Chef David Godsoe spoke about how the pandemic restrictions affected his work at Social and Restaurant Eighteen. Photo by Sarah Farmer

What do you hope to achieve through this project?

Frazer: “The Last Service” is a piece of art. As a piece of art we hope to create a dialogue between the subjects, their history, and of course the greater community, whether you work in a restaurant or just simply enjoy dining. I think what became evidently clear during the pandemic is just how much we take for granted regarding our local restaurants. To me, the very act of dining out is a beautiful ritual and one that needs to be cherished.

Most importantly, I hope that Canadians in particular start understanding the true value of their food and dining experiences. Although Canadians already have access to very affordable food, we still think food should be cheaper than it is. In addition to showing compassion for those who run restaurants, we need to start actually paying more for food and shifting our priorities towards what is most important in our society. Should we put quality ingredients in our body while supporting local entrepreneurs who keep the wealth in our communities? Or buy cheap packaged goods that show up on the back of trucks from companies who will never care about our neighbourhoods? To me that’s an easy decision.

Some of the issues are quite personal. Was it difficult to get local chefs to participate?

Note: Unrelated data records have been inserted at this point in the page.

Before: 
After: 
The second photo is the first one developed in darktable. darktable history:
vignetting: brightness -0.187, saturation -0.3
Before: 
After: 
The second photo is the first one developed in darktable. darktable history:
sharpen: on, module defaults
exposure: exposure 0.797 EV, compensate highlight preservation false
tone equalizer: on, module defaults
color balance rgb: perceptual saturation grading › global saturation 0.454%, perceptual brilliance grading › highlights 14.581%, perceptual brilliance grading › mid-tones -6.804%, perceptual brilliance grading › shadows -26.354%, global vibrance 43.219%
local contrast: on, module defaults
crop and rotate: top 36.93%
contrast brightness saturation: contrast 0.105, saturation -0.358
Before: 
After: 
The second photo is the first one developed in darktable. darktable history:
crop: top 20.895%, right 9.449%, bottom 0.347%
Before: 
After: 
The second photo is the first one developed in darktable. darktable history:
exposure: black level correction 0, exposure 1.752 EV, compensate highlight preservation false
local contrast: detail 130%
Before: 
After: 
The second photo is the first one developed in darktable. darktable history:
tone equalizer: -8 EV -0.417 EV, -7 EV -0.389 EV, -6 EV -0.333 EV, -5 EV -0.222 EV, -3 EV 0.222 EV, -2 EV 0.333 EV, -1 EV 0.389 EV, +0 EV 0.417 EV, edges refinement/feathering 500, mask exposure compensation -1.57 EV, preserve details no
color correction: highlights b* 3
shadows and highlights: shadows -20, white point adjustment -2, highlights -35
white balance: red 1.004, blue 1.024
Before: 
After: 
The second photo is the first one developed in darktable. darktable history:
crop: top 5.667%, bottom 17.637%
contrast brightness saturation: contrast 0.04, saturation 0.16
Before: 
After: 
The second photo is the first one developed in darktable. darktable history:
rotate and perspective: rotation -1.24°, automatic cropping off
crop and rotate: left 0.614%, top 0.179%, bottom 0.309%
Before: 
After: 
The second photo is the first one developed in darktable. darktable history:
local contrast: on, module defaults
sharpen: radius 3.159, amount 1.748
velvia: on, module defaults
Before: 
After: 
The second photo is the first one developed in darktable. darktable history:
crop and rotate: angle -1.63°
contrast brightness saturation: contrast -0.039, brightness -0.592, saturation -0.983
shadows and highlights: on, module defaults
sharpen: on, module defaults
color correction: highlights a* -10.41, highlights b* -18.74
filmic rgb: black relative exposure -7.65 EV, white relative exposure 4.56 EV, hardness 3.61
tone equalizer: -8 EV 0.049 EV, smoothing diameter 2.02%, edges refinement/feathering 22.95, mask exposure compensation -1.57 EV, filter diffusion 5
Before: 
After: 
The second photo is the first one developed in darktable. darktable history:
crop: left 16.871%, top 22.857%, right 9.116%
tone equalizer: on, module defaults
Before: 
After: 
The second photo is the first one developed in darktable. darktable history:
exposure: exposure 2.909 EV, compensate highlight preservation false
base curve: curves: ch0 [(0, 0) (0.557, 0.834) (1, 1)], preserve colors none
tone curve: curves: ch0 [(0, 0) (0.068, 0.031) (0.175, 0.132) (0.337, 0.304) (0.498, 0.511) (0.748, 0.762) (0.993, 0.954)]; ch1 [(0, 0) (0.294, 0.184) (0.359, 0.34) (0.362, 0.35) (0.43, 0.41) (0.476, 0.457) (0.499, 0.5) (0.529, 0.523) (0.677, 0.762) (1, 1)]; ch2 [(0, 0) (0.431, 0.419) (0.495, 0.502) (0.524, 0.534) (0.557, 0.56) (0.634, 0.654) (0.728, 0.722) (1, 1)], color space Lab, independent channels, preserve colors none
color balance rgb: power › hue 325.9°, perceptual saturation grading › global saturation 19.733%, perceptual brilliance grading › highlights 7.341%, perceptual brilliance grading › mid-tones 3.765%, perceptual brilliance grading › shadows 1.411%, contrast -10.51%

Sarah: The issues we discuss in “The Last Service” are things that almost every chef can relate to because it’s the status quo in the industry and has been for a long time. They’ve either seen it or been through it themselves, so it was not difficult at all, everyone was more than happy to share their thoughts and experiences with us.

Chef Resa Solomon-St. Lewis discussed the challenges of managing a business in The Last Service. Photo by Sarah Farmer

What would you say to someone who is in the industry now, but trying to decide whether it is now time to look for another career?

Zac: That’s a hard question to answer because everyone is in a different situation. I guess you really have to ask yourself the hard questions: What do I want out of this industry? What am I willing to give up? How can I make it work for me? It’s hard to answer those questions right now because the industry is becoming something new. Things are changing in a way they’ve never done before. But, as it stands now, there is still an element of sacrifice required by the industry to really reach its highest levels.

What’s next for “The Last Service”?

Frazer: Our next goal is to take “The Last Service” nationwide. Including chefs from across the country would be so powerful. But we also think there are opportunities to take it abroad as well. We have partners in both the USA and the UK that are interested in “The Last Service” for their own local markets. Lastly, we are in talks with a few networks around a potential collaboration for a TV show. Each of the themes covered have the opportunity to be expanded, this is something that we are very interested in. So look out for that!